Table 2 shows a direct comparison of response rates among the patients using RECIST versus EASL criteria on imaging. As shown in the highlighted portion of the bottom row of this table, there are only 3 patients in whom the RECIST criteria demonstrated a better response (CR or PR) than the percentage ablation. Further research is being done at this institution to evaluate RECIST and EASL response as it correlates to pathologic response in explanted livers.

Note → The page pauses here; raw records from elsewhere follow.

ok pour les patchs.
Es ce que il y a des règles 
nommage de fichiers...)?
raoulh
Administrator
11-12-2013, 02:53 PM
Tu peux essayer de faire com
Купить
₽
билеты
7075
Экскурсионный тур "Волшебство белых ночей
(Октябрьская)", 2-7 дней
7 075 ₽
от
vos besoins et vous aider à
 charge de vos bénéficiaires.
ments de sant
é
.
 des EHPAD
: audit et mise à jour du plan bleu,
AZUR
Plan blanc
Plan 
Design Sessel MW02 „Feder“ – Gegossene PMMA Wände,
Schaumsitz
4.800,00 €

This will provide more insight into which method results in a more accurate evaluation of response to therapy.
Table 2. Direct Comparison of Best Response by RECIST Criteria Versus Ablation at 12 Months
Abbreviations: CR, complete response; EASL, European Association for the Study of the Liver; PR, partial response, RECIST, Response Evaluation Criteria In Solid Tumors; SD, standard deviation.
Successful Bridge to Transplantation
Now that the patient selection criteria and safety profile of this technique have been established in the phase 1 portion of the trial,14 the short-term and long-term outcomes continue to be evaluated in phase 2. This technique is unique from all other therapeutic options in that it is noninvasive. This is an important consideration because the population of patients with cirrhosis and HCC is an overall medically compromised population that is at high risk for complications from invasive procedures.
Although the study only enrolled patients who were ineligible for transplantation at the time of study entry, we successfully bridged 8 of the 26 patients to transplantation. Because of prolonged wait times on transplantation lists, the incidence of disease progression while listed for organ transplantation ranges from 10% to 23%.5, 25 With further study of outcomes in the phase 2 portion of the trial, we may be able to offer SBRT as a bridge to transplantation in transplantation-eligible patients as well.
SBRT is a very effective and well tolerated therapy for patients with HCC in the context of well-compensated liver disease. Axial bidimensional (RECIST) criteria are not useful in assessing early (1 month-3 months) response to therapy. This is partly because peritumoral hypervascular response to therapy makes exact tumor size measurements difficult in the initial months after SBRT. The overall best radiological response rate (CR + PR) is 73% at 12 months. Importantly, only 1 patient failed marginal to the treated area, but was successfully bridged to transplantation. Reduced vascularity or nonenhancement on imaging, a sign consistent with tumor necrosis, may be a more useful indicator than size reduction in evaluating HCC response to SBRT in the first 6 to 12 months, supporting recently confirmed EASL criteria.
We gratefully acknowledge Deborah S. MacDougall for her assistance in preparing this manuscript.